New Common package for contributions

In Anvil1, we used the anvil-uikit-contrib repo as a place to host more specific contributions that were built on top of the more general-purpose anvil components and uikit packages. However, for Anvil2, we wanted a contribution area that was directly within our repo and we wanted to give much more guidance and help with maintaining those contributions. To this end, we’ve created a new npm package called @servicetitan/anvil2-ext-common! This Common package is meant to be a place for contributions that extend the Anvil2 library, but that don’t necessarily make sense to live inside of Anvil2. Do you have a wrapper to connect a component to MobX or formstate or to a specific backend API? Do you have a shorthand to reduce the boilerplate for one of your common use cases? This is the place for those kinds of contributions! This library can also be used as a place to test new ideas and features that are proposed to be added to Anvil2 in the future, but that need more validation or testing. Code in the common library can allow for more experimental contributions and can serve as a more open area for testing ideas. The ext-common package is brand new, and so we’d also like to shout out Roy Tinker for making the very first contribution!

Even more extended packages

However, we’re not only using this new extended package structure for the ext-common library! This idea of adding new extended packages is how we plan to support Atlas components (ext-atlas), Mobile Web View components (ext-mwv), amCharts themes for data visualization (ext-charts), and more to come. One of the benefits of having these additional packages inside the Anvil2 repo is that it will be much easier to keep these packages coordinated and up-to-date. If you make a change to one of these packages, there will be a PR check that tests your changes against the latest version of Anvil2. When a new version of Anvil2 is released, we’ll also release a new version of any extended packages if it’s necessary to keep it current. (Note: It will still be possible to pin the Anvil2 version used by an extended package if your use case requires that.)
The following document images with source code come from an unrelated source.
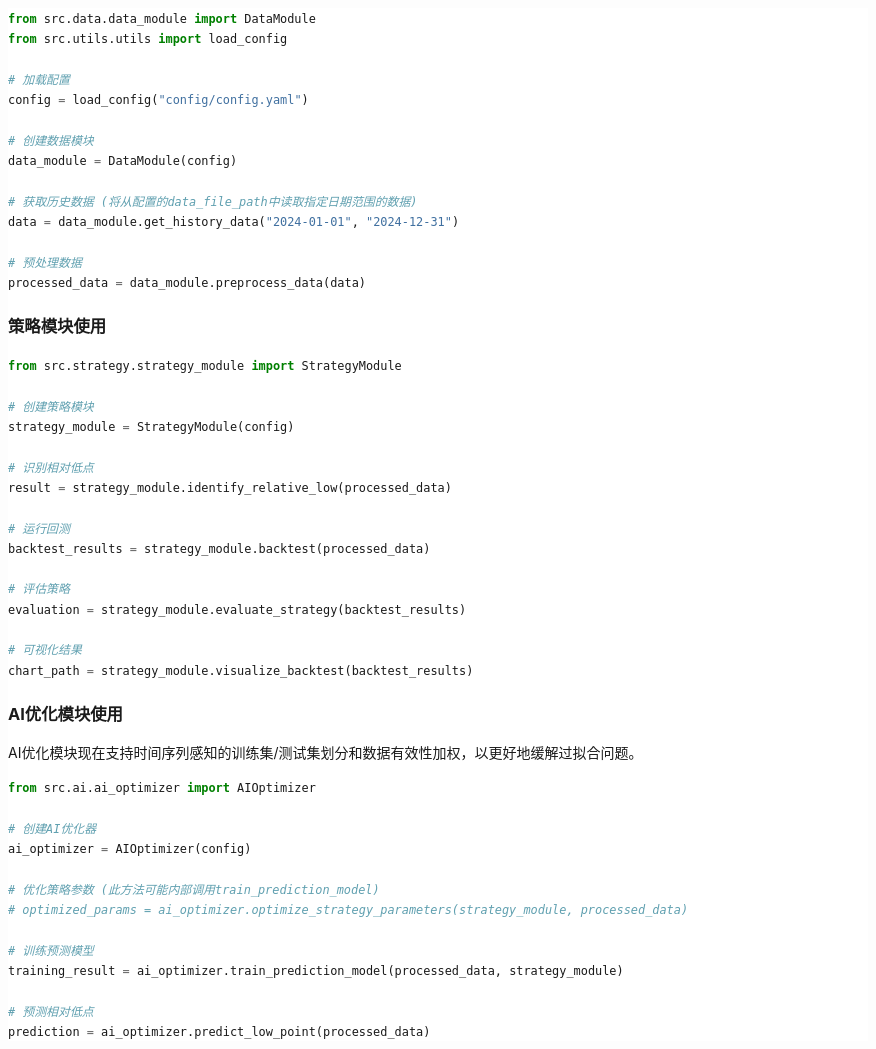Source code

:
 ```python
from src.data.data_module import DataModule
from src.utils.utils import load_config

# 加载配置
config = load_config("config/config.yaml")

# 创建数据模块
data_module = DataModule(config)

# 获取历史数据 (将从配置的data_file_path中读取指定日期范围的数据)
data = data_module.get_history_data("2024-01-01", "2024-12-31")

# 预处理数据
processed_data = data_module.preprocess_data(data)
```

### 策略模块使用

```python
from src.strategy.strategy_module import StrategyModule

# 创建策略模块
strategy_module = StrategyModule(config)

# 识别相对低点
result = strategy_module.identify_relative_low(processed_data)

# 运行回测
backtest_results = strategy_module.backtest(processed_data)

# 评估策略
evaluation = strategy_module.evaluate_strategy(backtest_results)

# 可视化结果
chart_path = strategy_module.visualize_backtest(backtest_results)
```

### AI优化模块使用

AI优化模块现在支持时间序列感知的训练集/测试集划分和数据有效性加权，以更好地缓解过拟合问题。

```python
from src.ai.ai_optimizer import AIOptimizer

# 创建AI优化器
ai_optimizer = AIOptimizer(config)

# 优化策略参数 (此方法可能内部调用train_prediction_model)
# optimized_params = ai_optimizer.optimize_strategy_parameters(strategy_module, processed_data)

# 训练预测模型
training_result = ai_optimizer.train_prediction_model(processed_data, strategy_module)

# 预测相对低点
prediction = ai_optimizer.predict_low_point(processed_data)
```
Continued repo improvements

As for the core Anvil2 package, our team has merged the anvil2 and hammer-react packages into one, single package, so all of the code that used to exist within hammer-react now exists within anvil2. Our hope is that this will make navigating, understanding, and contributing to the core Anvil2 library easier than ever. If you want to change one of the core components, there is just one place to look for it. Local builds will also be faster and PR checks will run quicker. In addition, we’ve added new instructions in our CONTRIBUTING.md file specifically to help Windows users get set up with contributing to our repo. We’ve also updated our default branch name to main for better inclusivity.

Docs site updates on the horizon

Not only are we improving the ability to contribute to our repo, coming up in Q4, we’re excited for some big changes coming to our documentation as well. As more of our developers adopt LLM-based tooling, we’re working on optimizing our documentation to make it much easier to be read by machines as well as humans. Please look forward to a new, improved docs site in the coming months!